I am drawn to the North Sea.

I first met it at 17, on the north coast of Scotland. Something about its wildness, the cold and haunting beauty, captured my imagination. Its waters, dusty blue like deep stone, look north to the pinnacle of the world. I dreamt of myself returning one day to set out upon its salty skin and engage with the dangerously beautiful. At 22 I have fulfilled that dream in a way entirely unexpected: I have fallen in love with a woman.

Relationship with a strong, alive woman carries with it the wildness and the dangerously beautiful that I saw and longed for in the waters of the North Sea. And it is dangerous for a reason. Just as when two currents converging off a cape create volatile waters, so at the convergence of two hearts, two stories, the waters surge and roil and there is conflict. In most convergences, conflict is inevitable and natural, not a sign that something is wrong—simply proof of the wild powers at play. But if conflict is “natural,” inevitable, why does it always seem to feel like failure?

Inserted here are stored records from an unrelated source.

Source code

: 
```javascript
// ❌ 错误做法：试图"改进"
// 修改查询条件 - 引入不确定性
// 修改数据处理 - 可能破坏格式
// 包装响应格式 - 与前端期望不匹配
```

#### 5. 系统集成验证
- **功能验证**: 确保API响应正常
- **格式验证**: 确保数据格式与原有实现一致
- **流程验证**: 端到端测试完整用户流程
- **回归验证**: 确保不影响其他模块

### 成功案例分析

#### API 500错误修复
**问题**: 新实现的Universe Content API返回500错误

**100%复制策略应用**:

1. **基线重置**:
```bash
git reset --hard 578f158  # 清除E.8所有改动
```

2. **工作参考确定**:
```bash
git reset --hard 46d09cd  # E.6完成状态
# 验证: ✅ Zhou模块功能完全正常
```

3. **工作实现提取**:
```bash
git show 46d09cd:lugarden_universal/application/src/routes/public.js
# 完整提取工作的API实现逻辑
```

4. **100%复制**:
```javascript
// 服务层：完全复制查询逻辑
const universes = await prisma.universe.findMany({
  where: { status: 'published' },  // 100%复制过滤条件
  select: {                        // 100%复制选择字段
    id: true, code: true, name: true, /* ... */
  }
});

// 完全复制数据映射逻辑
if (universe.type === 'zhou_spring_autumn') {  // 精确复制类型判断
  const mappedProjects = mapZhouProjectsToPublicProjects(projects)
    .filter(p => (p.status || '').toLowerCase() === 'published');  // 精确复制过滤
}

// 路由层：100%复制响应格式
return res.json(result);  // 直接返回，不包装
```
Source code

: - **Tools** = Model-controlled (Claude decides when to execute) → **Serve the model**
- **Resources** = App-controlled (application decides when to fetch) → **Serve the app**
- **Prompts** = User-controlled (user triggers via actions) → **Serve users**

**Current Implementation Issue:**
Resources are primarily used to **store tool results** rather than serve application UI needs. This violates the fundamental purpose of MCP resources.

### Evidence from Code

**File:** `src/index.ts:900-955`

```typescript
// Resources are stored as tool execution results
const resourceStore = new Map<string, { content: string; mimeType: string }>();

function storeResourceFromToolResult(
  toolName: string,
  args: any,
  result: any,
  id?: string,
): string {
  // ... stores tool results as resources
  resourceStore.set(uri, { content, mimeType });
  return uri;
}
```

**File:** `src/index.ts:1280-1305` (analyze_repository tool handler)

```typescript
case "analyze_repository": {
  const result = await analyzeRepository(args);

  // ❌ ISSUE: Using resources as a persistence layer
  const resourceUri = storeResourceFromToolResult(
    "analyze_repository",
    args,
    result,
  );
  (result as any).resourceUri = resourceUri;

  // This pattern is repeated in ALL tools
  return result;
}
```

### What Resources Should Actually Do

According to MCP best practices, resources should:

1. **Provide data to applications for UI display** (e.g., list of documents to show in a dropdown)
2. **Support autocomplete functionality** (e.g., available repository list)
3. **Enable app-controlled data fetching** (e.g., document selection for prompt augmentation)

Every time conflict flares up in my relationship, I feel like I’m in Lupe Fiasco’s “Battle Scars,”
You shouldn't have but you said it / It shouldn't have happened but you let it / Now you're down on the ground screaming, "Medic!" / The only thing that comes is the post-traumatic stresses / Shields, body armors and vests / Don't properly work

The war metaphor works because that is what it feels like. There is pain, there is disappointment, and there are feelings of rejection. Like the North Sea, you cannot control conflict. That is one of the reasons why love and the seae (and relationship) are so alluring. But when pain, disappointment, and rejection follow, conflict for me so often feels like failure. Why aren’t I living better? I want to be Jason Bourne or James Bond; I want to have total mastery over my world. Not suffocating dominance, but rather the knowledge that I am completely equipped to handle anything I am confronted with. I want to feel like the sailor who knows the sea. Conflict flies in the face of this desire. I do not feel mastery when I have hurt, or have been hurt and I feel anything but equipped. I feel like a five-year-old wearing arm floaties in the middle of a North Sea tempest; the convergence of our mutual longings, our disappointment and pain heave and toss with the momentum of all our past heartache and I feel sucked into the vortex.

That is rather intimidating, but the real failure of conflict is not that it happens, but how it is handled.

My friends report, “We had a fight.” But I think the problem is betrayed in the language. “Fighting” is inherently separating; it assumes two opponents attempting to subdue the other forcibly, either through pain or strategy. It assumes a winner and a loser. But being in love means being an advocate for the restoration of another person—even in conflict. Especially in conflict. When advocacy and restoration are the context, working through frustration and pain can take place in the safety that I am seeking my beloved’s good, or that she is seeking mine. 

Yes, there is risk. I find I have to be willing to set sail on the North Sea. As the poet Antonio Machado wrote,

Mankind owns four things
that are no good at sea:
rudder, anchor, oars
and the fear of going down.

Conflict is not failure. How we handle conflict can go poorly, and it often makes me feel ill-equipped. But in the safety of being an advocate for the other, in our mutual commitment towards restoration, there is safety in naming brokenness. Converging currents are part of the glory of the sea, and of love. But enough maritime metaphors.